Твердая земля закончилась у порога дверного проема, но Гастон не замедлился. На мгновение его нога в темно-коричневом ботинке зависла над пустотой, а затем первая секция каменного моста поднялась из тумана, чтобы встретить его. Он твердо ступил на камень. Ряд маленьких круглых ламп зажегся вдоль моста, как огни взлетно-посадочной полосы, направляющие самолет на безопасную посадку.
На арену опустилась тишина, Гастон не сбавлял шаг. Свет преследовал его, словно пытаясь догнать, всю дорогу через мост и на центральную платформу. Гастон приветствовал делегатов элегантным поклоном и взмахом руки, который, вероятно, требовал обучения балету в детстве.
Арена взорвалась топотом, криками и аплодисментами. Гастон приветствовал все это еще одним поклоном.
Шум усилился, затем начал стихать. Гастон поднял руки, и суматоха стихла. Он улыбнулся, огромные экраны у каждой секции увеличили его лицо, и крикнул:
— Давайте начнем!
По арене прозвенел массивный колокол.
У основания каменной скалы из-под пола появился Косандион. На нем была ослепительно белая мантия, отделанная темно-синим. Длинный плащ цвета индиго свисал с его левого плеча. Он выглядел величественно.
В каменной дорожке перед Косандионом загорелся свет, и свечение распространилось до самого трона. Косандион начал подниматься по лестнице. Я добавила немного ветра, чтобы его плащ развевался, пока он поднимается.
Пол боковых секций раздвинулся. Никто не обратил на это внимания, потому что Косандион все еще поднимался, и вся арена пропустила появление Миралитт, Ресвена и Ораты, вышедших слева, и Святого Экклезиарха и двух его помощников справа. Ората посмотрела в мою сторону и усмехнулась. Видимо, уровень драмы был достаточным.
Косандион сел на трон. В сотне футов над ним зажглось созвездие звездных систем Доминиона, зависшее в воздухе. Серебряное сияние пролилось на него.
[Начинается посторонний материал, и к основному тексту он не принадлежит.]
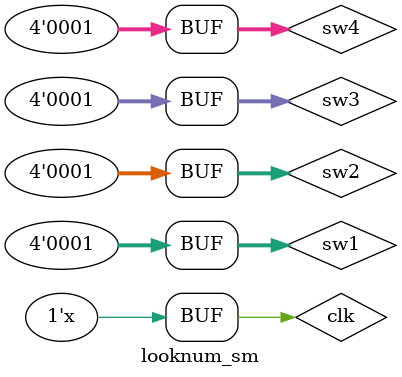
<source format=v>
`timescale 1ns / 1ps


module looknum_sm();
    reg clk;
    reg [3:0] sw1,sw2,sw3,sw4; 
    wire [7:0] dm1;
    wire [3:0] wm1;
    
    initial
    begin
        clk=0;
        sw1=4'b0001;
        sw2=4'b0001;
        sw3=4'b0001;
        sw4=4'b0001;
    end
    
    always
        #20 clk=~clk;

looknum u1(clk, sw1, sw2,sw3,sw4,dm1, wm1);
endmodule

</source>
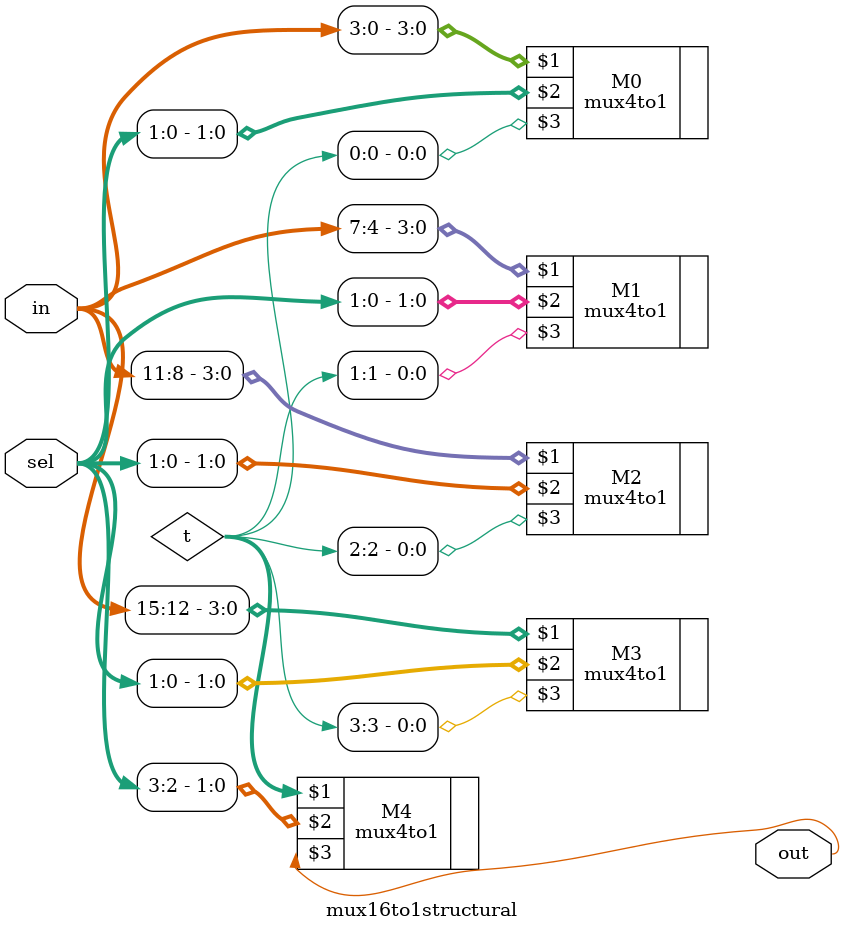
<source format=v>
`timescale 1ns / 1ps


module mux16to1structural(in,sel,out);
input [15:0]in;
input [3:0]sel;
output out;
wire [3:0]t;
mux4to1 M0(in[3:0],sel[1:0],t[0]);
mux4to1 M1(in[7:4],sel[1:0],t[1]);
mux4to1 M2(in[11:8],sel[1:0],t[2]);
mux4to1 M3(in[15:12],sel[1:0],t[3]);
mux4to1 M4(t,sel[3:2],out);



endmodule

</source>
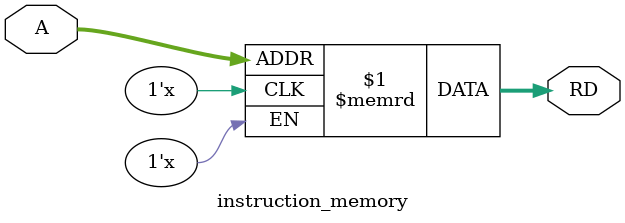
<source format=v>
`timescale 1ns / 1ps
module instruction_memory(
	input wire [31:0] A,			//address 
	output wire [31:0] RD			//output read data
    );

// instruction memory storage
	reg [31:0] ins_mem[31:0];
	
// instruction memory body 
	assign RD = ins_mem[A];

endmodule

</source>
Он был похож на сияющего бога, готового предстать перед судом простых смертных.
Наступила тишина.
Шон вышел из-за трона, как тень в темно-серой мантии. Настала его очередь играть роль няньки.
Гастон повернулся к Косандиону и стал ждать. Суверен пошевелил рукой. Гастон поклонился и повернулся обратно к арене. Его голос прогремел.
— Двенадцать кандидатов прибыли сюда для окончательного отбора. Одна из них, доставленная сюда против своей воли, храбро вернула себе свободу. — Он указал на пропавшее знамя. — Осталось одиннадцать кандидатов. Сегодня нам придется попрощаться еще с двумя. Расставаться с ними тяжело, но таково голосование Доминиона. Их голоса направляют нас сегодня вечером.
Гастон сделал серьезную паузу.
— Первая делегация, которая покинет нас, это…
Арена затаила дыхание.
Для человека, который вырос без рекламных пауз, он определенно питал слабость к драматическим паузам.
— Дети Серебряной звезды, — объявил Гастон.
Я выделила секцию донкаминов и продлила пандус от их секции к центру приподнятой сцены внизу. Делегация из двадцати одного донкамина встала и стройной шеренгой двинулась к Гастону.
Вряд ли это стало неожиданностью. Сегодня утром их уведомили, что они набрали наименьшее количество голосов в Доминионе. У них было время собраться и подготовиться. Всегда был шанс, что они сделают что-нибудь опрометчивое в качестве прощального выстрела, однако это шло вразрез с тем, как донкамины вели себя до сих пор.
Донкамины встали перед троном.
— Дети Серебряной Звезды, — сказал Косандион, его голос был чистым и сильным. — Вы оказали нам честь своим присутствием. Мы благодарны за драгоценный дар вашего времени и усилий, и за возможность познакомиться с вашей цивилизацией. Чего вы просите у Доминиона?
Ах. Второстепенная просьба.
Заговорил один из донкаминов.
— Серебряная Звезда желает обменяться знаниями с Доминионом. Мы просим об учреждении научного посольства на Теплайме.
Теплайм был самой научно развитой планетой Доминиона.
— Да будет так, — сказал Суверен. — Пусть обмен знаниями и идеями принесет пользу обоим нашим обществам на столетия вперед.
Он встал и поклонился донкаминам. Донкамины извернулись. Их ноги оставались неподвижными, но их головы, шеи и другие части тела были изогнуты в странных направлениях. Это было проявление уважения, на которое ни один рожденный на Земле человек не мог смотреть без содрогания. Меня пробрала дрожь.
— Аплодисменты нашим уходящим друзьям, — провозгласил Гастон, и арена подчинилась.
Донкамины повернулись, в последний раз посмотрели на всех и, наконец, направились через мост к порталу.